Review: An Iranian filmmaking scion charts his own path with whimsical ‘Hit the Road’
2 years, 7 months ago

Review: An Iranian filmmaking scion charts his own path with whimsical ‘Hit the Road’

LA Times  

Iranian cinema in all its poetic humanity is on lovely display in Panah Panahi’s “Hit the Road,” a charmingly offbeat, meaningful journey across remote spaces that follows a tight-knit Tehran family of four entering unfamiliar territory. This fraught mission — one that must cross the mind of everyone suffering under Iran’s brand of authoritarian rule — is less an engine of typical narrative suspense, however, and more a dramatic construct so Panahi can paint a picture of family dynamics when colored by the most heartbreaking kind of urgent togetherness.

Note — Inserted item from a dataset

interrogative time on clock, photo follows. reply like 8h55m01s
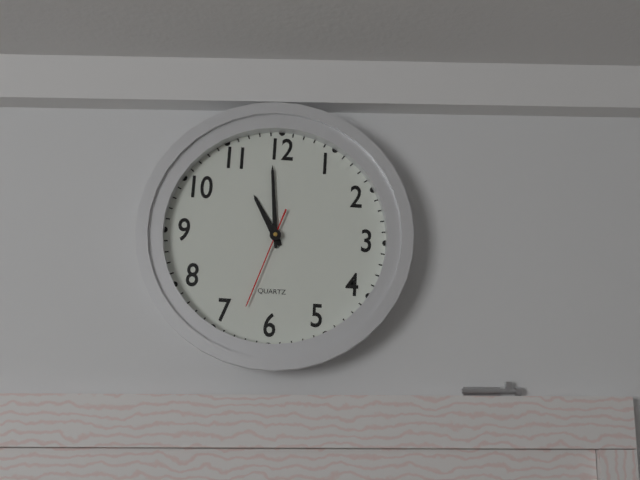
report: 10h59m33s
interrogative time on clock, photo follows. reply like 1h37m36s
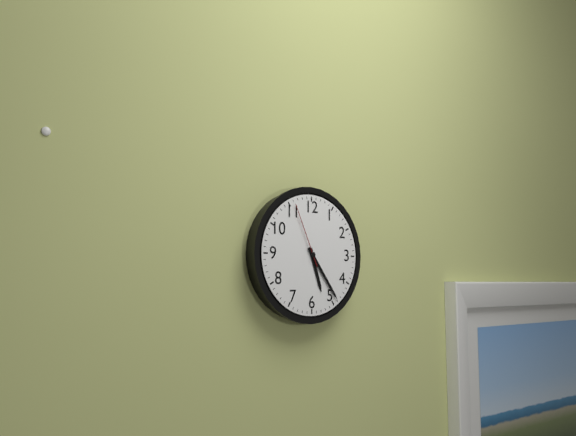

What transpires is an exquisitely controlled yet diverting blend of pre-mourning and in-the-moment pleasures, a tonal blend of miraculous balance for a first-time filmmaker, even one with Panahi’s one-of-a-kind training. And as the landscape changes from dry, dusty flatness to mist-covered mountain passes, Panahi’s depth-conscious framing of his characters against nature and Amin Jafari’s crisp, dreamlike cinematography shift the atmosphere further, to something almost otherworldly.